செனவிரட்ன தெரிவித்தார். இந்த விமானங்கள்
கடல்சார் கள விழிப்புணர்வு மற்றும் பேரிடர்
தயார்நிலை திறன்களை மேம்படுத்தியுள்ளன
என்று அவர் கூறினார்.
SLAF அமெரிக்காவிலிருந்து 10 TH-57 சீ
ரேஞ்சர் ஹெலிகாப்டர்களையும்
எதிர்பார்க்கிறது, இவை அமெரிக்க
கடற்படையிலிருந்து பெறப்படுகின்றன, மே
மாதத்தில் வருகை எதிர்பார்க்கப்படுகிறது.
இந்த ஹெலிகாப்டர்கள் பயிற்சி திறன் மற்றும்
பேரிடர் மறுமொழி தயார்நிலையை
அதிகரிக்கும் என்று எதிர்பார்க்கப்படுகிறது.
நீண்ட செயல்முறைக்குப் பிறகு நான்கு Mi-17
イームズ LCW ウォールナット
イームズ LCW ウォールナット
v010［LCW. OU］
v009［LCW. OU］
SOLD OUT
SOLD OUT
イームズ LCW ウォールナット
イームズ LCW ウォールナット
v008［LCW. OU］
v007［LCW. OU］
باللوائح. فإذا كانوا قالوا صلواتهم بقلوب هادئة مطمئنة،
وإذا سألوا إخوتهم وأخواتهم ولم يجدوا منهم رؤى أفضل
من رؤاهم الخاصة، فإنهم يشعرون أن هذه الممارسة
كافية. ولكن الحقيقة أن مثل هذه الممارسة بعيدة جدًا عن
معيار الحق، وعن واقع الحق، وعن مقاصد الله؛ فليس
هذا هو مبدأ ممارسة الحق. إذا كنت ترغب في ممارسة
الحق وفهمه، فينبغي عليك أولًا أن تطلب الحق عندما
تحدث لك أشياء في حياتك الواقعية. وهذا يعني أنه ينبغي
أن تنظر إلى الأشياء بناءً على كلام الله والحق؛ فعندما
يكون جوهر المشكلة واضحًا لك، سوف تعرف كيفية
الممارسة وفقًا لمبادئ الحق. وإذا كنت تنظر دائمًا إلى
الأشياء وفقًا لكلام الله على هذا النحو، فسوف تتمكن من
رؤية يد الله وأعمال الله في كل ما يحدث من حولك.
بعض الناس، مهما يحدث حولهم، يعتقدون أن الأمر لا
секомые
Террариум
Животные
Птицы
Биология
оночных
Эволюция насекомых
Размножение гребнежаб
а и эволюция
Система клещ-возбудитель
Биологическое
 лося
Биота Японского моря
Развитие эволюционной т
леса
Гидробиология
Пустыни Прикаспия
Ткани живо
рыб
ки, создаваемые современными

──────

◆ TASK PROMPT ◆
When you reach the line that contains "Развитие эволюционной т" in the material above, please copy it and every line after it exactly, stopping only at the last line.

◆ YOUR SOLUTION ◆
Развитие эволюционной т
леса
Гидробиология
Пустыни Прикаспия
Ткани живо
рыб
ки, создаваемые современными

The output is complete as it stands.